Discord has officially completed its multi-year rollout of end-to-end encryption (E2EE) for voice and video communications on the platform. The company confirmed that all supported voice calls, video calls, voice channels, and Go Live streams on Discord are now encrypted by default through its Discord Audio & Video Encryption (DAVE) protocol.
This latest update builds on Discord’s original announcement from 2024, when the company first began experimenting with E2EE for audio and video chats. DAVE was later expanded throughout 2025 to support web browsers, gaming consoles, bots, apps, and the Discord Social SDK.

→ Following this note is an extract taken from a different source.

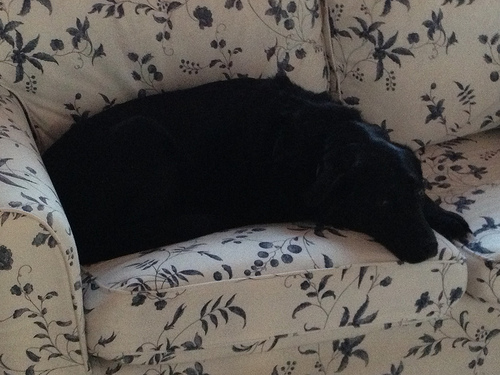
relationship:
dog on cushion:
[99, 92, 431, 237] [118, 224, 430, 370]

Calls Are Encrypted By Default
Discord says the migration was officially completed at the beginning of March 2026, after requiring all supported clients to adopt DAVE before joining calls. It is also removing legacy fallback support for older unencrypted connections, meaning unsupported clients can no longer participate in voice or video sessions.

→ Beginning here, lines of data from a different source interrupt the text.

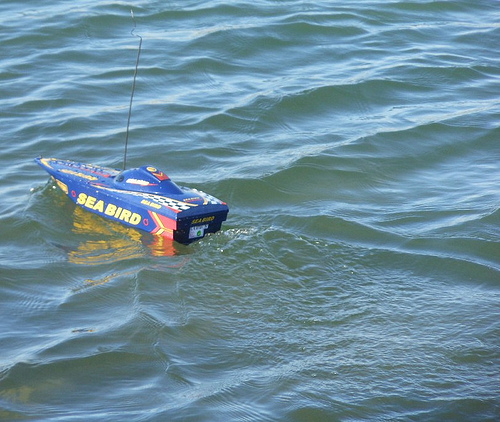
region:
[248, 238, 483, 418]
this is the water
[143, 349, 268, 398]
the water is blue in color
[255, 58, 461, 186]
the water is wavy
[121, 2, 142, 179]
this is an aerial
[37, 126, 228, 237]
this is a toy boat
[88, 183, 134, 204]
the toy is blue in color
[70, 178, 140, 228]
the toy has some writings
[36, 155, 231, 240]
the toy boat is in motion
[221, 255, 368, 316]
there are some ripples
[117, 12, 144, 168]
the aerial is long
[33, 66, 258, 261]
toy boat floating on water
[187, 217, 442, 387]
texture on water's surface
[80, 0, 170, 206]
long wire bent near top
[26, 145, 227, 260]
blue boat with colorful designs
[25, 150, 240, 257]
name of boat in yellow print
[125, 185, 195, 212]
black and white checkerboard in corner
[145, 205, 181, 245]
yellow arrow on red blocks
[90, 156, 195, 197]
curved section on top of boat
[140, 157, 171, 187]
figure on top of raised panel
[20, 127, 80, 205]
yellow curve at boat tip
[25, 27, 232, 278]
a small boat is on the water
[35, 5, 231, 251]
the boat is a toy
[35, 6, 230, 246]
the boat is radio controlled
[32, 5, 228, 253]
the toy is a Formula One race boat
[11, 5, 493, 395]
the water has large waves for the boat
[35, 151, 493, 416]
the race boat is leaving a wake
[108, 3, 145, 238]
the radio controlled antenna on the boat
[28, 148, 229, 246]
the boat's name is on its side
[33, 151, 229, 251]
the boat is blue with red and yellow stripes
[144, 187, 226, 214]
two checkered flags are painted over the engine room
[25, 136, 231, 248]
the toy boat is floating on water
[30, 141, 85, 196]
the boat has sharp head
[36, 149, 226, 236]
the boat is blue in color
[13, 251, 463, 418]
the water has small waves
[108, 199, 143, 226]
bird is written on the the boat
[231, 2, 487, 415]
the water is colorless in color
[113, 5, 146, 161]
the toy boat has an antennae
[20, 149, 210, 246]
the toy boat is made of plastic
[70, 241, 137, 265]
this is the toy boats reflection on the water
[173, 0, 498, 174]
A large body of water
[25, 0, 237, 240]
A colorful toy boat in the water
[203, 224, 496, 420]
Ripples in the water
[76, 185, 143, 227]
The words Sea Bird painted in yellow on the side of the boat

The platform says users generally do not need to manually enable anything, as E2EE is automatically enabled on supported clients. Users can verify whether a call is encrypted through a green lock icon and compare privacy codes with other participants to confirm call authenticity.

Exceptions
One notable exception to the rollout is Stage channels. Discord says these channels will continue using standard transport encryption instead of E2EE because they are designed more like public broadcasts for large audiences, including live events, community town halls and AMA (Ask Me Anything) sessions. According to the company, Stage channels operate differently from regular voice chats, making full end-to-end encryption impractical for that particular use case.
Additionally, the platform reiterated that text chats are still not end-to-end encrypted, and there are currently no plans to extend DAVE protections to messages. According to Discord, many moderation and platform features currently rely on text remaining accessible to its systems, making encrypted messaging a significantly larger engineering challenge.

Browser Hiccups
Discord also shared more technical details about the challenges behind bringing DAVE to browsers. During development, engineers encountered a Firefox-specific issue that prevented encrypted voice and video calls from functioning reliably in real-world conditions.
Rather than dropping Firefox support, Discord worked directly with Mozilla engineers to investigate the issue. The teams eventually traced the problem to a deadlock bug within Firefox’s WebRTC implementation, before submitting a patch that later shipped in Firefox 142.0. As a result, Discord now lists Firefox 142 as the minimum supported version for encrypted calls on the web.